For the past few years I have been working on computational economics tools that enable modelers to imagine and test theories about the dynamics behind our economic observations. This is a rather challenging and rewarding field to work in, especially right now, when the field of Economics is rapidly absorbing new idea from computer science and statistics. Last August, I had the privilege to attend a summer school and conference on the theme of “Deep Learning for Solving and Estimating Dynamic Models” put on by the Econometric Society DSE Summer School. It was awesome.

The biggest, least subtle, takeaway from the summer school and conference is that deep learning is going to be a big deal for Economics, because these techniques make it feasible to solve and estimate models with much higher dimensionality than has been possible with prior methods. By “solve”, I mean coming to conclusions, for a given model of a bunch of agents interacting with each other through, for example, a market, with some notion of their own reward structure, what the equilibrium dynamics of that system are. Solving these kinds of stochastic dynamic control problems, especially when there is nontrivial endogenous aggregation of agent behavior, is computationally quite difficult. But there are cool ways of encoding the equilibrium conditions of the model, or the optimality conditions of the agents involved, into the loss function of a neural network so that the deep learning training architecture works as a model solver. By “estimate”, I mean identify, for a give model, the parameterization of the model that produces results that make some empirical calibration targets maximally likely.

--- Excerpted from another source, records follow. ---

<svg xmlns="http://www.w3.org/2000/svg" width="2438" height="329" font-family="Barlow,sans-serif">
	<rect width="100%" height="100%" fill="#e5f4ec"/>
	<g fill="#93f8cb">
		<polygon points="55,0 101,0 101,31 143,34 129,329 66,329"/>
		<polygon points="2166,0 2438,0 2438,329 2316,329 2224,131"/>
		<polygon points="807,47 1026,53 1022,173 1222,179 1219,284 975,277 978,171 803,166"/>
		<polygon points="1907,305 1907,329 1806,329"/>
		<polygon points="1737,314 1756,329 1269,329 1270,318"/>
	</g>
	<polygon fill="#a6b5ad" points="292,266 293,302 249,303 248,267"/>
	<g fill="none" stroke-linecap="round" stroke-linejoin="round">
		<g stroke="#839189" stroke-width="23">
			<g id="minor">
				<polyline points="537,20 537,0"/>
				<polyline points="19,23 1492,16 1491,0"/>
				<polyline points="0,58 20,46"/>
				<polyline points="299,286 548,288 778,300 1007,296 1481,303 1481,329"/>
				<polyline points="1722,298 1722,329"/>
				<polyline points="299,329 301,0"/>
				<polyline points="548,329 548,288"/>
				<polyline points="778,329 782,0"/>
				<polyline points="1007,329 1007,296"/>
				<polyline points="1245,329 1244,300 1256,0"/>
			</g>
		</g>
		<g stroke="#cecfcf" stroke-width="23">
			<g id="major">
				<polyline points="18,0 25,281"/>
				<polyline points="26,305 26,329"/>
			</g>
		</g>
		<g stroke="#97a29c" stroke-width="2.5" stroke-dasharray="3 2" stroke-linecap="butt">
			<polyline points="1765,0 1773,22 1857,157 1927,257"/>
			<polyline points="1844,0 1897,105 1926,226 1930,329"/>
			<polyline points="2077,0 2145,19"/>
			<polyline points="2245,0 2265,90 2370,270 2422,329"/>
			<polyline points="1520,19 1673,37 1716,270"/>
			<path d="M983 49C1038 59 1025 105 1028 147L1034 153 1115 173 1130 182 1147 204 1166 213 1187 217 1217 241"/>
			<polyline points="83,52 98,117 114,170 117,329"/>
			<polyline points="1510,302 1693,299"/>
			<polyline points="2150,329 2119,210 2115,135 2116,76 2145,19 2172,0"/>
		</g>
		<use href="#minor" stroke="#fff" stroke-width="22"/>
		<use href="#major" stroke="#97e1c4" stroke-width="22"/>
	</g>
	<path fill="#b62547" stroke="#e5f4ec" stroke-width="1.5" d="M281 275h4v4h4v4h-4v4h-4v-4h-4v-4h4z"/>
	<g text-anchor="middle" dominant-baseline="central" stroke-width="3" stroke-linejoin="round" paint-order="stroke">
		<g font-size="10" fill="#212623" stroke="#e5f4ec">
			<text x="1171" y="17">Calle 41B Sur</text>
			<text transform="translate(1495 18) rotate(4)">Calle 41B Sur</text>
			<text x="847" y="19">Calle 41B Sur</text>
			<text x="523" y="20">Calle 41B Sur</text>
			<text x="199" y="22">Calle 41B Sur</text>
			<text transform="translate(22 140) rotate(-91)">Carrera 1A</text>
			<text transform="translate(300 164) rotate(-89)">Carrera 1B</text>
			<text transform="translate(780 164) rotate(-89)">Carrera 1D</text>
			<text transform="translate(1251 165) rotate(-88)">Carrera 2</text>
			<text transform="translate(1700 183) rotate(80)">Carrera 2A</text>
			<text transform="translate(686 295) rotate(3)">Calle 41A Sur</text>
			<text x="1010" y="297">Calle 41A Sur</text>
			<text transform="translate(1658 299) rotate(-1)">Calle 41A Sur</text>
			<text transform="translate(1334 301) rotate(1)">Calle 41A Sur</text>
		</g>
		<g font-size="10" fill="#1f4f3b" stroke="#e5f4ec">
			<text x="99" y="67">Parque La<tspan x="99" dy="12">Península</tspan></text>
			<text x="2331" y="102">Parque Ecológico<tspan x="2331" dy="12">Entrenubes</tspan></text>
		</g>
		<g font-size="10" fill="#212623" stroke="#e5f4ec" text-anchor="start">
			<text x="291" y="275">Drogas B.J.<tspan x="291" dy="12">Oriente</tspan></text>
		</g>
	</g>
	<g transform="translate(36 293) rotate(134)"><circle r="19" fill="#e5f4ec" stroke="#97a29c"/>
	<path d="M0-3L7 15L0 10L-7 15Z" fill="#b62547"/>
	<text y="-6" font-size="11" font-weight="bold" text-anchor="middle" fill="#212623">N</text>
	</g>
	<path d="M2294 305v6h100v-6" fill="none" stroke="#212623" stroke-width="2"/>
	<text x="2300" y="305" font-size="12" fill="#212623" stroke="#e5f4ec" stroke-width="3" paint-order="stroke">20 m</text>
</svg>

But maybe more foundationally exciting than seeing these results — which were very great — was the work that demonstrated some practical consequences of the double descent phenomenon in deep learning.

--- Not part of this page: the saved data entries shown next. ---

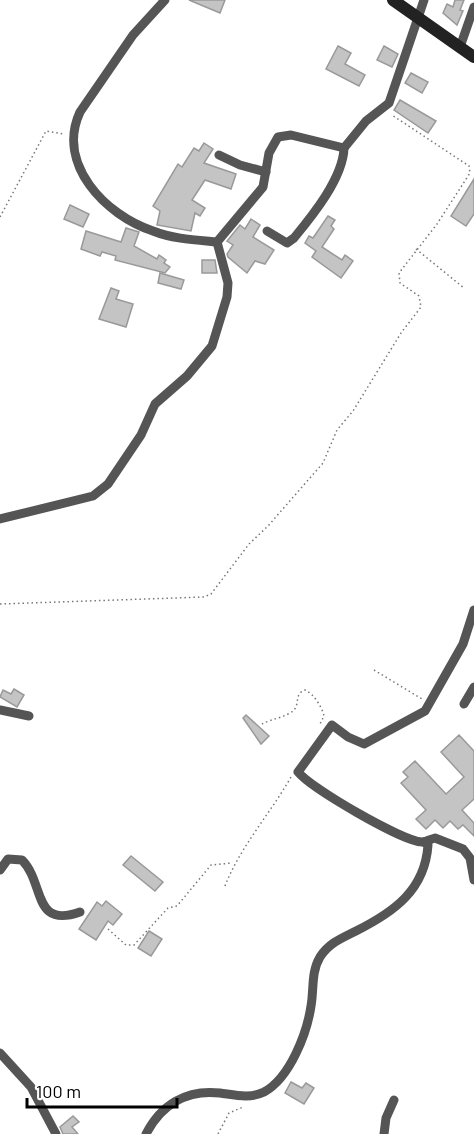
<svg xmlns="http://www.w3.org/2000/svg" width="474" height="1134" font-family="Barlow,sans-serif">
  <style>
    .building { fill: #c4c4c4; stroke: #999; stroke-width: 1.5 }
    .lines { fill: none; stroke-linecap: round; stroke-linejoin: round }
    .path { stroke: #777; stroke-width: 1.5; stroke-dasharray: 1.5 3; stroke-linecap: butt }
    .minor { stroke: #555; stroke-width: 9 }
    .secondary { stroke: #222; stroke-width: 12 }
  </style>
  <rect width="100%" height="100%" fill="#fff"/>
  <!-- building -->
  <g class="building">
    <path d="M189,0h36l-5,13z"/>
    <path d="M455,0h9l-4,10 3,1 -6,14 -14,-12 4,-9 6,3z"/>
    <path d="M338,46l13,7 -6,11 20,11 -6,11 -33,-17z"/>
    <path d="M384,46l14,8 -6,13 -15,-7z"/>
    <path d="M411,73l17,9 -6,11 -17,-10z"/>
    <path d="M400,100l36,21 -8,12 -34,-23z"/>
    <path d="M204,143l9,6 -9,14 32,11 -5,15 -26,-9 -13,20 13,8 -5,8 -5,-3 -4,18 -34,-6 3,-14 -7,-5 25,-42 4,3 12,-19 5,3z"/>
    <path d="M474,179v35l-8,12 -15,-10z"/>
    <path d="M70,205l19,9 -6,13 -19,-8z"/>
    <path d="M328,216l7,4 -4,6 3,3 -12,18 20,13 3,-5 8,6 -12,17 -29,-21 4,-6 -11,-8 4,-7 4,2z"/>
    <path d="M251,219l9,6 -7,12 21,13 -9,14 -10,-3 -8,12 -19,-16 -1,-3 6,-9 -6,-4 13,-16 5,4z"/>
    <path d="M126,228l13,4 -5,14 23,13 2,-4 7,5 -2,3 6,4 -5,6 -50,-13 1,-4 -14,-4 -2,4 -19,-7 5,-18 35,11z"/>
    <path d="M202,260h13l2,13h-15z"/>
    <path d="M160,273l24,7 -3,9 -23,-6z"/>
    <path d="M111,288l8,3 -3,8 17,5 -7,23 -27,-8z"/>
    <path d="M14,689l10,6 -7,12 -17,-10 3,-7 8,4z"/>
    <path d="M246,715l23,21 -8,8 -18,-26z"/>
    <path d="M459,735l15,16v48l-12,11 12,13v13l-11,-11 -5,4 -8,-8 -7,7 -8,-8 -9,9 -10,-10 10,-9 -25,-27 7,-6 -5,-5 12,-11 31,33 18,-17 -23,-25z"/>
    <path d="M131,856l32,26 -8,9 -32,-26z"/>
    <path d="M106,901l16,13 -9,11 -5,-4 -12,19 -17,-11 18,-27 5,4z"/>
    <path d="M149,931l13,8 -11,17 -13,-8z"/>
    <path d="M291,1082l11,6 4,-5 8,5 -10,16 -19,-11z"/>
    <path d="M73,1116l6,6 -7,5 6,7h-15l-3,-7z"/>
  </g>
  <g class="lines">
    <!-- path -->
    <g class="path">
      <path d="M0,217l46,-86 17,3"/>
      <path d="M416,249l48,39"/>
      <path d="M0,604l204,-7 7,-3 38,-50 19,-18 55,-63 14,-33 16,-19 48,-78 20,-26 -2,-11 -19,-13 -1,-10 38,-49 33,-51 -1,-7 -77,-51"/>
      <path d="M374,670l48,29"/>
      <path d="M262,724c9,-5 25,-7 32,-14 6,-7 0,-16 11,-20 9,4 17,17 19,26l-5,10"/>
      <path d="M225,886c15,-39 45,-72 66,-109"/>
      <path d="M108,929l18,16h8l34,-37 9,-2 34,-41 21,-2"/>
      <path d="M218,1134l11,-21 14,-6"/>
    </g>
    <!-- minor -->
    <g class="minor">
      <path d="M165,0l-32,35 -53,77c-24,52 25,103 73,119 20,8 42,9 64,11l46,-55 6,-34 9,-16 13,-2 53,13 22,-27 23,-18 35,-103"/>
      <path d="M460,47l14,-40"/>
      <path d="M219,155l21,10 26,7"/>
      <path d="M267,231l20,12 7,-5c19,-23 49,-60 50,-90"/>
      <path d="M0,519l93,-23 15,-12 33,-49 14,-31 32,-28 25,-30 15,-49 1,-14 -11,-41"/>
      <path d="M474,610l-11,34 -38,67 -61,33 -16,-7 -16,-12 -34,47c14,17 104,69 124,70 4,0 9,-3 13,-4l28,11 7,9 4,22"/>
      <path d="M464,704l10,-17"/>
      <path d="M0,710l29,6"/>
      <path d="M0,870l8,-11 14,1c23,23 10,69 58,52"/>
      <path d="M0,1053l31,34 25,47"/>
      <path d="M146,1134c15,-29 40,-45 74,-41 15,2 30,6 44,-1 26,-14 43,-59 47,-86 3,-17 0,-34 9,-49 9,-14 22,-19 36,-26 38,-19 69,-41 72,-86l-4,-3"/>
      <path d="M384,1134l2,-16 8,-18"/>
    </g>
    <!-- secondary -->
    <path class="secondary" d="M393,0l81,57"/>
  </g>
  <!-- scale -->
  <path d="M27 1098v9h150v-9" fill="none" stroke="#000000" stroke-width="3"/>
  <text x="36" y="1098" font-size="18" fill="#000000" stroke="#ffffff" stroke-width="4.5" paint-order="stroke">100 m</text>
</svg>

Double descent has been discussed, I guess, since 2018 but it has only recently gotten on my radar. It explains a lot about how and why deep learning has blown so many prior machine learning results out of the water. The core idea is that when a neural network is overparameterized — has so many degrees of freedom that, when trained, it can entirely interpolate (reproduce) the training data — it begins to perform better than any underparameterized model.

The underlying reasons for this are deep and somewhat mysterious. I have an intuition about it that I’m not sure checks out properly mathematically, but I will jot it down here anyway. There are some results suggesting that an infinitely parameterized neural network, of a certain kind, is equivalent to a Gaussian Process, a collection of random variables such that any infinite collection of them is a multivariate normal distribution. If the best model that we can ever train is an even largely and more complex Gaussain process, then this suggests that the Central Limit Theorem is once again the rule that explains the world as we see it, but in a far more textured and interesting way than is obvious. The problem with the Central Limit Theory and normal distributions is that they are not explainable — the explanation for the phenomenon is always a plethora of tiny factors, none of which are sufficient individually. And yet, because it is a foundational mathematical rule, it is always available as an explanation for any phenomenon we can experience. A perfect null hypothesis. Which turns out to be the best forecasting tool available?

It’s humbling material to work with, in any case.

References

Azinovic, Marlon and Gaegauf, Luca and Scheidegger, Simon, Deep Equilibrium Nets (May 24, 2019). Available at SSRN: https://ssrn.com/abstract=3393482 or http://dx.doi.org/10.2139/ssrn.3393482

Kelly, Bryan T. and Malamud, Semyon and Zhou, Kangying, The Virtue of Complexity in Return Prediction (December 13, 2021). Swiss Finance Institute Research Paper No. 21-90, Journal of Finance, forthcoming, Available at SSRN: https://ssrn.com/abstract=3984925 or http://dx.doi.org/10.2139/ssrn.3984925

Nakkiran, P., Kaplun, G., Bansal, Y., Yang, T., Barak, B. and Sutskever, I., 2021. Deep double descent: Where bigger models and more data hurt. Journal of Statistical Mechanics: Theory and Experiment, 2021(12), p.124003.